(Page images and their extracted text)
※ ※ ※

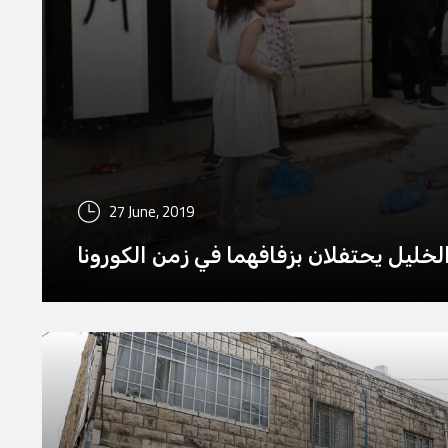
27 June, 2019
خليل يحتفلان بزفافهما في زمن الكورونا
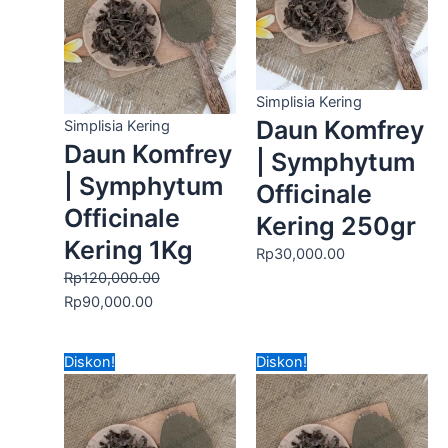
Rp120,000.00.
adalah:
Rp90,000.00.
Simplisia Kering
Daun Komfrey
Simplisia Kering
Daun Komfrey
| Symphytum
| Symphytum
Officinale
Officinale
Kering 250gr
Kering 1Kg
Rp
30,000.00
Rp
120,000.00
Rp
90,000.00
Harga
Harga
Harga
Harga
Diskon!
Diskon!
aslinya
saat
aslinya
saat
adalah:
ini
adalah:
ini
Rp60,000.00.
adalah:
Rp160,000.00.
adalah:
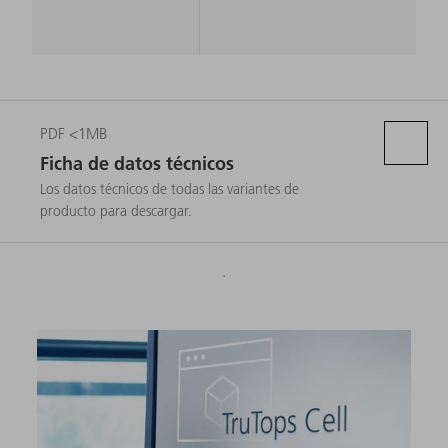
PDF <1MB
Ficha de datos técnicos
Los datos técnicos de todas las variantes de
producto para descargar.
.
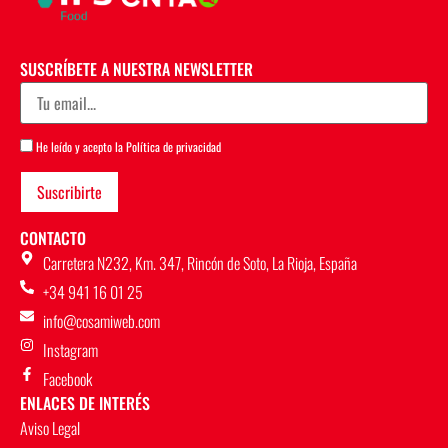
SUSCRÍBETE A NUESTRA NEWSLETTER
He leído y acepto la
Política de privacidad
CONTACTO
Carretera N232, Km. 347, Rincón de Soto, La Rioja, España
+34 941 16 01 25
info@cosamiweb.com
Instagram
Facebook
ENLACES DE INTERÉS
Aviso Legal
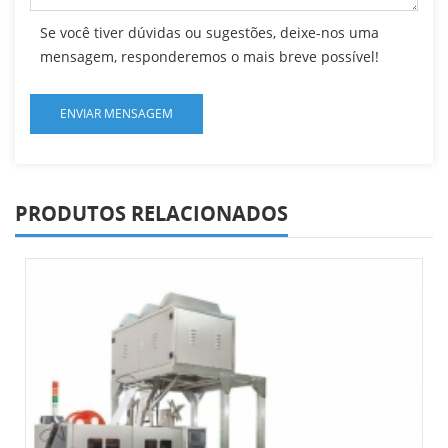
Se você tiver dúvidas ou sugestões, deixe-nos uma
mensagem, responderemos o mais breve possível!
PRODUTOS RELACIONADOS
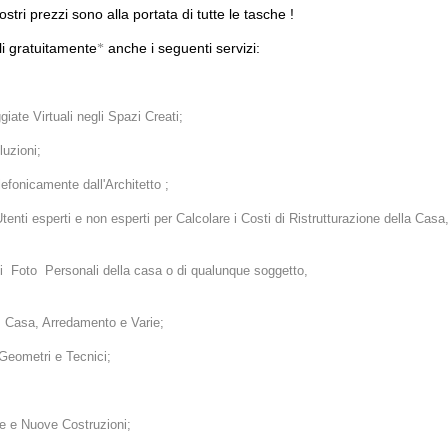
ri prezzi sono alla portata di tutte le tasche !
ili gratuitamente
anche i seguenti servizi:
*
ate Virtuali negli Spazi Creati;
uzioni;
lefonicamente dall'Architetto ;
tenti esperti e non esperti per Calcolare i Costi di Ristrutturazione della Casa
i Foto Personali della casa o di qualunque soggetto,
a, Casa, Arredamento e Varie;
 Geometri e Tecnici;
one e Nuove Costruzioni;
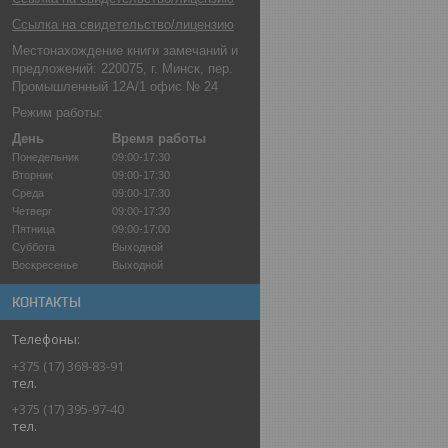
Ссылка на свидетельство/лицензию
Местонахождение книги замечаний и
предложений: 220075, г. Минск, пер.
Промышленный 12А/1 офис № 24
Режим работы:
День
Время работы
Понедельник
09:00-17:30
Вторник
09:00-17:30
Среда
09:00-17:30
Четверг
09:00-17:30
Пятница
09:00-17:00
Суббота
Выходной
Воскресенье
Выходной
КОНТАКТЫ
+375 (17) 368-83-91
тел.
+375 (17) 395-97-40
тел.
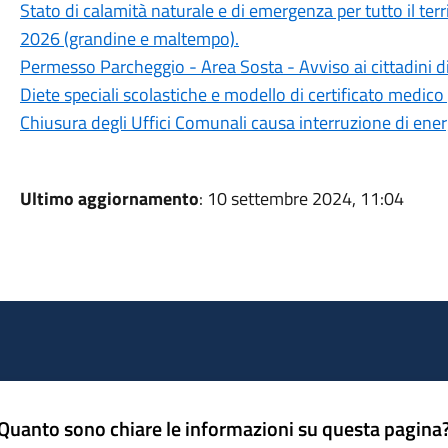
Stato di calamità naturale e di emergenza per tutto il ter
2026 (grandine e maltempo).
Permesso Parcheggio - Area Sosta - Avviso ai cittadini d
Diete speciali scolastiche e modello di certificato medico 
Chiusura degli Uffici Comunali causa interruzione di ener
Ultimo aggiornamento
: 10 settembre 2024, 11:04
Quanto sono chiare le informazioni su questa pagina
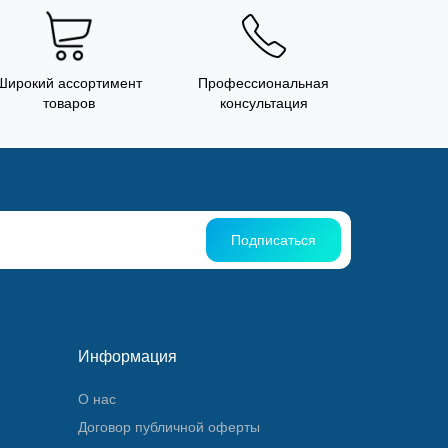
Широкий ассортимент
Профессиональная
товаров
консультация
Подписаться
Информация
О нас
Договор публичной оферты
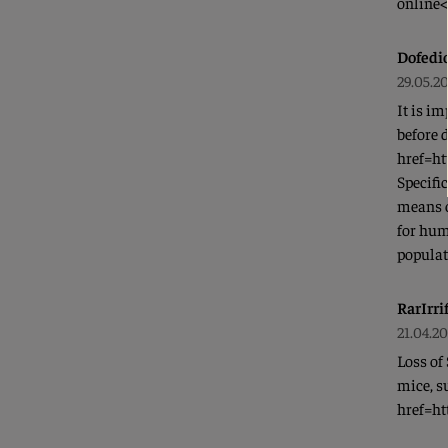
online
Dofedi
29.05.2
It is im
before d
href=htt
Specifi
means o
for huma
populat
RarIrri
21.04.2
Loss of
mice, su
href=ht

※ ※ ※

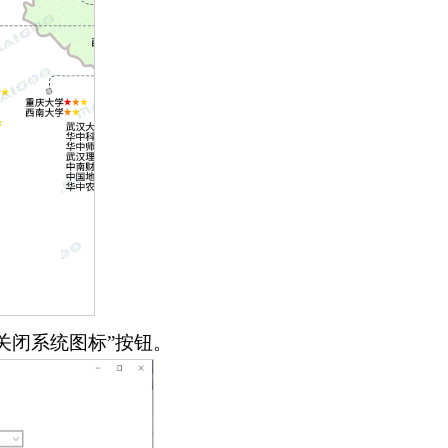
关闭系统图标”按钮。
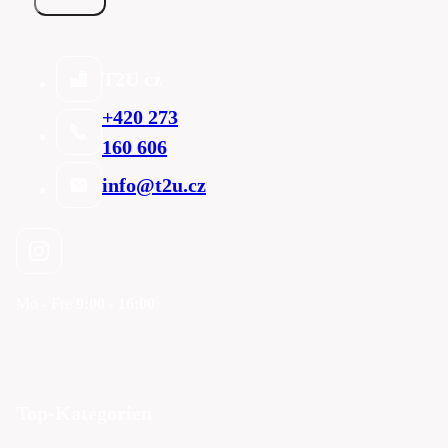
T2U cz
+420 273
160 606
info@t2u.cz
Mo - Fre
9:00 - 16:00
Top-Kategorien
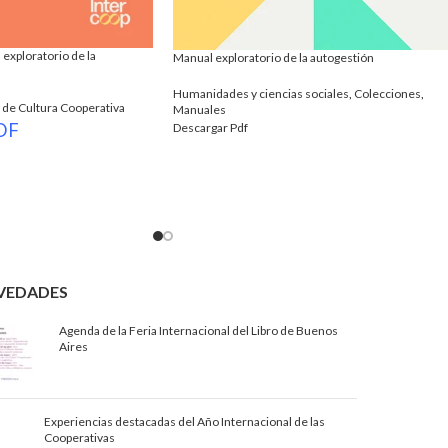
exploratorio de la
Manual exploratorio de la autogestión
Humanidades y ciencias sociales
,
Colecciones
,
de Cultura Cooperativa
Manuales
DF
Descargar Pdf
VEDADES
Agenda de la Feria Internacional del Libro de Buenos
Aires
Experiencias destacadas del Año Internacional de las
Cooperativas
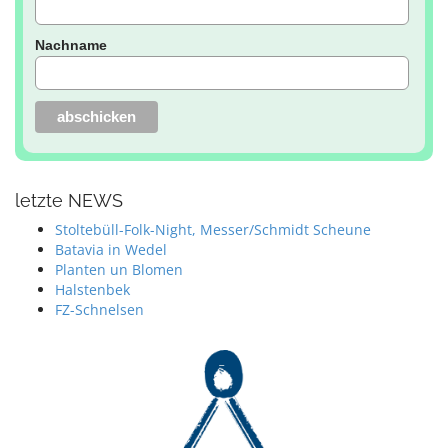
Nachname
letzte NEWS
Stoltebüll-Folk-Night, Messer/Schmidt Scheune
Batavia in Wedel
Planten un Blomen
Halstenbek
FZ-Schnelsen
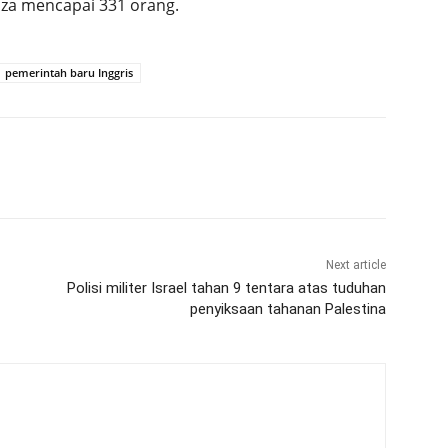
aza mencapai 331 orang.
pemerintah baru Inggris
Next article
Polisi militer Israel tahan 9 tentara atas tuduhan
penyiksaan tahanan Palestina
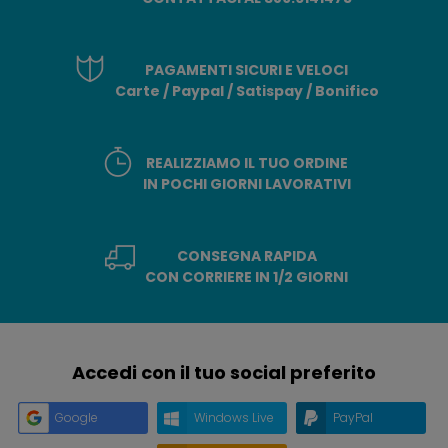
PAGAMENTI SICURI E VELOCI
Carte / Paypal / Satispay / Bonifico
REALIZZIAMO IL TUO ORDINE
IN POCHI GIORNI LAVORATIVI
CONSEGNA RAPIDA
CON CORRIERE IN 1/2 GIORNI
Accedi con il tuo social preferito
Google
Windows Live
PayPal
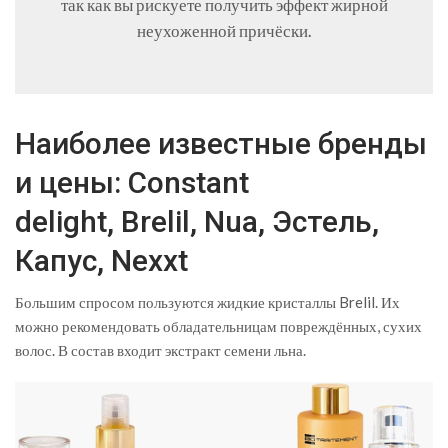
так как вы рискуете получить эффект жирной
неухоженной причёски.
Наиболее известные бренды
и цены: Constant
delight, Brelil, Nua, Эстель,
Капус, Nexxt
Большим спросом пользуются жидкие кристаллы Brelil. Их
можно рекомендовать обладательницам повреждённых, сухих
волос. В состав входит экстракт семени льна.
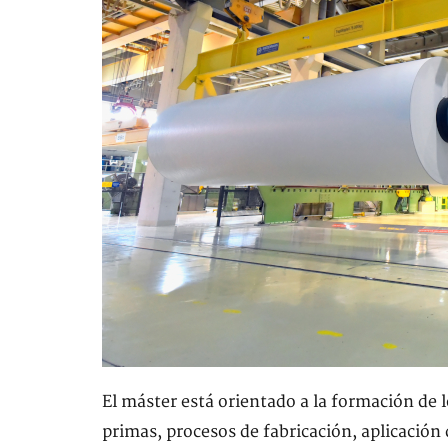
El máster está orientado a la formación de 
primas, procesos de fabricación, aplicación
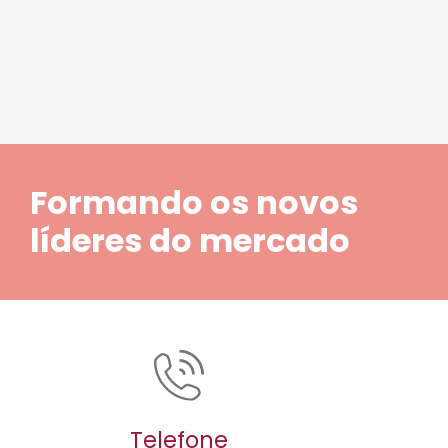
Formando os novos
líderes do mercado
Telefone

※ ※ ※

* [Instructions to follow]
Output every line from the one containing "Stato di calamità" through the one containing "Договор публичной оферты", both included, reproducing each line verbatim. Omit the picture lines from your output.

* [Task answer]
Stato di calamità naturale e di emergenza per tutto il ter
2026 (grandine e maltempo).
Permesso Parcheggio - Area Sosta - Avviso ai cittadini d
Diete speciali scolastiche e modello di certificato medico 
Chiusura degli Uffici Comunali causa interruzione di ener
Ultimo aggiornamento
: 10 settembre 2024, 11:04
Quanto sono chiare le informazioni su questa pagina
Широкий ассортимент
Профессиональная
товаров
консультация
Подписаться
Информация
О нас
Договор публичной оферты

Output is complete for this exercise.